Sallie Mae®, the nation’s leading provider of student loans and administrator of college savings plans, has helped millions of Americans achieve their dream of a higher education. The company primarily provides federal and private student loans for undergraduate and graduate students and their parents.

In addition, Sallie Mae offers comprehensive information and resources to assist students, parents, and guidance professionals with the financial aid process. Sallie Mae owns or manages student loans for 10 million customers and through its Upromise affiliates, the company also manages more than $17.5 billion in 529 college-savings plans, and is a major, private source of college funding contributions in America with 10 million members and $450 million in member rewards. Sallie Mae employs approximately 8,000 individuals at offices nationwide.

Sallie Mae was originally created in 1972 as a government-sponsored entity (GSE). The company began privatizing its operations in 1997, a process it completed at the end of 2004 when the company terminated its ties to the federal government.

Sallie Mae is listed on the Fortune 500 and is one of the Top Innovators in IT according to InformationWeek. The company also has been recognized as one of the 100 Best Corporate Citizens according to Business Ethics magazine and one of the top 30 companies for executive women by the National Association of Female Executives.

Sallie Mae Creates New Student Loan Product

Well the Wall Street Journal has reported, that Sallie Mae has created a new student loan product (full story HERE).   The product is pretty straightforward and actually makes a ton of sense, however it replaces their current private loans.

The product takes away the option to defer interest on the student loan while the student is a full time student, rather than letting it accrue while you are a full time student.   We can use My Journey as an example:

  • I have mentioned my two loans from law school in the past .  Luckily these student loans are not private loans and are fixed at 5% and 4%.  Some of the underlying debt was both subsidized, i.e. interest was not running, and some were not subsidized, i.e. juice was running, and compounding during my 3 years of law school.  For all intents and purposes we will assume I was fortunate enough not to have debt associated with my undergraduate degree.
  • Well, those loans where interest was compounding on my student loan, are obviously higher than those that didn’t charge me interest during those 3 years.

Problems and Benefits Associated with Sallie Mae’s New Student Loan Product

The benefits are obvious! Your pay back period and the amount you will have to payback are going to be CUT dramatically.  WSJ gives us some facts:

By requiring students to pay at least the interest while enrolled, the total amount paid over the term of the loan could be about 40% less expensive on average, says Jack Hewes, Sallie Mae’s chief lending officer. The company also shortened the loan terms, offering repayment terms ranging from five to 15 years, compared with 15 to 30 years previously.

That is HUGE!  Another benefit happens inside Sallie Mae – with current income they can package these bad boys up and sell them to fixed income junkies.

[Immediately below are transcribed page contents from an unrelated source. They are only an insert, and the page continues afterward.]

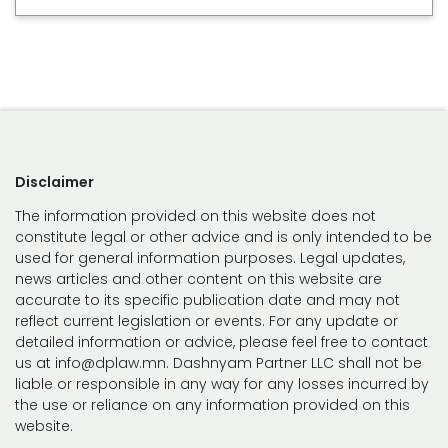
Disclaimer
The information provided on this website does not
constitute legal or other advice and is only intended to be
used for general information purposes. Legal updates,
news articles and other content on this website are
accurate to its specific publication date and may not
reflect current legislation or events. For any update or
detailed information or advice, please feel free to contact
us at info@dplaw.mn. Dashnyam Partner LLC shall not be
liable or responsible in any way for any losses incurred by
the use or reliance on any information provided on this
website.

The problem with Sallie Mae’s New Student Loan Program should be also fairly obvious.  These 18 year olds will now have a bill to pay.  If it is a $10K loan, at 10% (doing napkin math) then that student will owe $1,000/yr or a little under a hundred bucks a month.  I don’t think it will be hard for a student to come up with the money to pay the student loan debt, but rather, I think it will be difficult for the student to remember, thus ruining his credit even more than those stupid credit card companies giving T-Shirts away to get new accounts.

What do you think of this new student loan product?